A Guardian Financial Planning-aligned firm has rejected notions that systemic issues regarding claims handling exist in the life insurance industry, adding there are ways to rebuild consumer trust.
In a submission to the Senate Economics References Committee, Perera Crowther Financial Services director Sam Perera said that following the CommInsure scandal, questions were raised as to whether other insurers are engaging in unethical practices to avoid paying out claims.
ASIC announced in March that it would launch an industry-wide investigation into claims handling across the life insurance sector to determine whether similar problems exist elsewhere.
Mr Perera, however, does not believe so.
“As a participant in the industry since 2005, I have not had any insights which suggest that the above mentioned issue is pervasive or systemic within the life insurance industry,” he said.
“To the contrary, my claims experience with insurers on behalf of my clients has been par excellence, which is supported by the number of claims that have been paid by life insurers during 2014.”
There are, however, other ways to rebuild consumer trust and ensure insurers are behaving ethically.
One of his recommendations includes requiring insurers to publish detailed claim statistics for each product, showing the number of claims denied and reasons for it.
“Insurers will be less able to market restrictive insurance contracts to unsuspecting consumers without having to disclose the claims success rates for the individual products,” said Mr Perera.

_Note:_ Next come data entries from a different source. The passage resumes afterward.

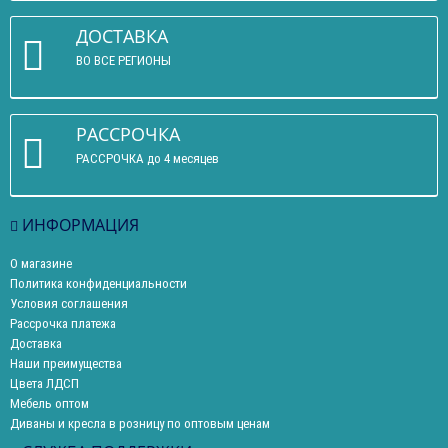
ДОСТАВКА
ВО ВСЕ РЕГИОНЫ
РАССРОЧКА
РАССРОЧКА до 4 месяцев
ИНФОРМАЦИЯ
О магазине
Политика конфиденциальности
Условия соглашения
Рассрочка платежа
Доставка
Наши преимущества
Цвета ЛДСП
Мебель оптом
Диваны и кресла в розницу по оптовым ценам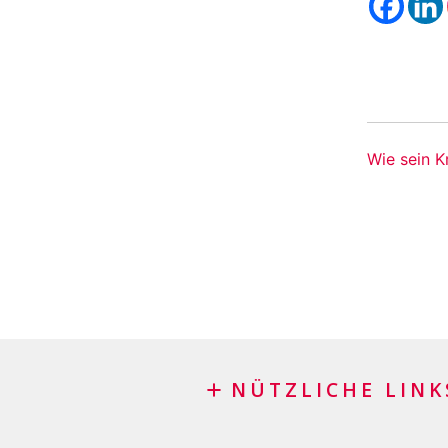
Wie sein K
NÜTZLICHE LINK
Blog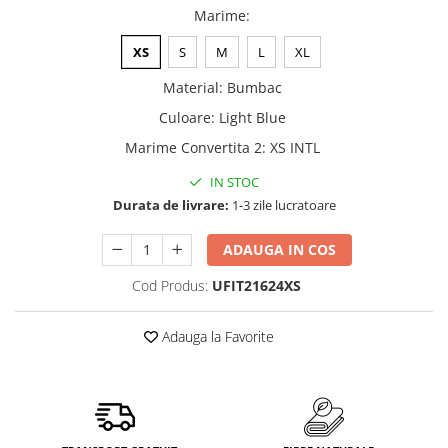
Marime
:
XS
S
M
L
XL
Material
:
Bumbac
Culoare
:
Light Blue
Marime Convertita 2
:
XS INTL
IN STOC
Durata de livrare:
1-3 zile lucratoare
ADAUGA IN COS
Cod Produs:
UFIT21624XS
Adauga la Favorite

He also suggested there needs to be a review of the Financial Ombudsman Service terms of reference as well as a banning of approved product lists (APLs) for retail insurance advice.
“APLs are used among AFSL holders to control distribution of insurance products where they [the AFSL] have profit share arrangements,” Mr Perera said.
Further, Mr Perera recommends commission and other remuneration structures between superannuation funds and insurers should be disclosed.
“Currently, there is no requirement for a superannuation fund to disclose to its members particulars of a profit share or commission arrangement it may have with its insurer," he said.
“Disclosure will enable a member of a superannuation fund or other [consumer] of a product to understand the potential for conflicts of interest between trustees and insurers.”